*** Opening RECORDS SHOWN ***

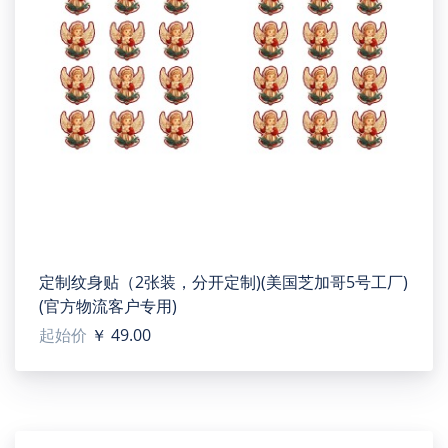
定制纹身贴（2张装，分开定制)(美国芝加哥5号工厂)
(官方物流客户专用)
起始价
￥ 49.00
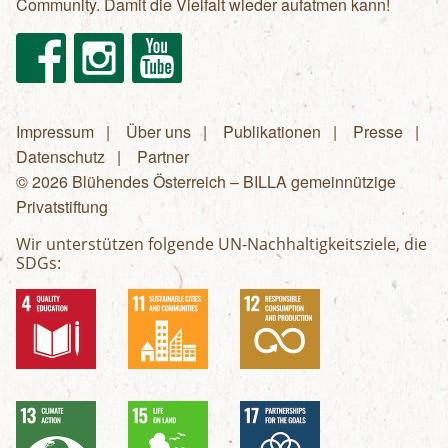
Community. Damit die Vielfalt wieder aufatmen kann!
Facebook
Instagram
Youtube
Impressum
Über uns
Publikationen
Presse
Fußzeilenmenü
Datenschutz
Partner
© 2026 Blühendes Österreich – BILLA gemeinnützige
Privatstiftung
Wir unterstützen folgende UN-Nachhaltigkeitsziele, die
SDGs:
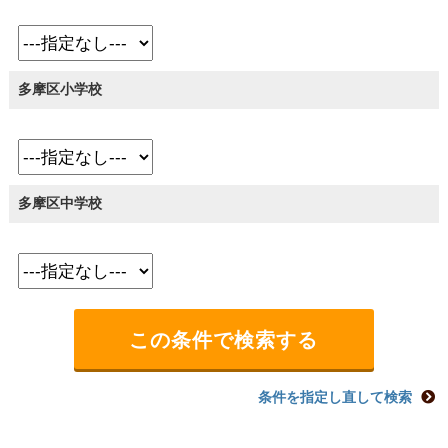
多摩区小学校
多摩区中学校
条件を指定し直して検索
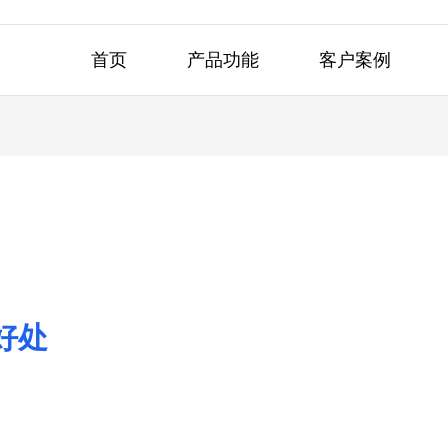
首页
产品功能
客户案例
好处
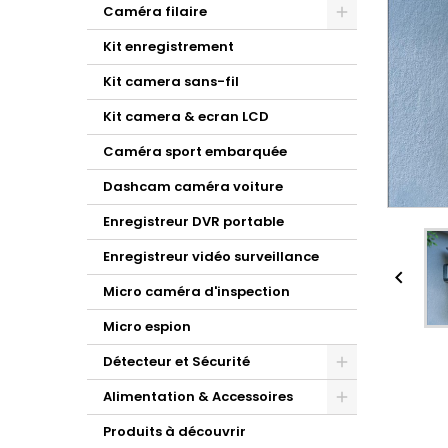
Caméra filaire
Kit enregistrement
Kit camera sans-fil
Kit camera & ecran LCD
Caméra sport embarquée
Dashcam caméra voiture
Enregistreur DVR portable
Enregistreur vidéo surveillance

Micro caméra d'inspection
Micro espion
Détecteur et Sécurité
Alimentation & Accessoires
Produits à découvrir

*** Closing RECORDS SHOWN ***

TASK GOAL
Reproduce the records verbatim, from the line containing "Community. Damit die" through the end of the records. Omit the pictures.

FINAL ANSWER
Community. Damit die Vielfalt wieder aufatmen kann!
Facebook
Instagram
Youtube
Impressum
Über uns
Publikationen
Presse
Fußzeilenmenü
Datenschutz
Partner
© 2026 Blühendes Österreich – BILLA gemeinnützige
Privatstiftung
Wir unterstützen folgende UN-Nachhaltigkeitsziele, die
SDGs:
多摩区小学校
多摩区中学校
条件を指定し直して検索
首页
产品功能
客户案例
好处
Caméra filaire
Kit enregistrement
Kit camera sans-fil
Kit camera & ecran LCD
Caméra sport embarquée
Dashcam caméra voiture
Enregistreur DVR portable
Enregistreur vidéo surveillance

Micro caméra d'inspection
Micro espion
Détecteur et Sécurité
Alimentation & Accessoires
Produits à découvrir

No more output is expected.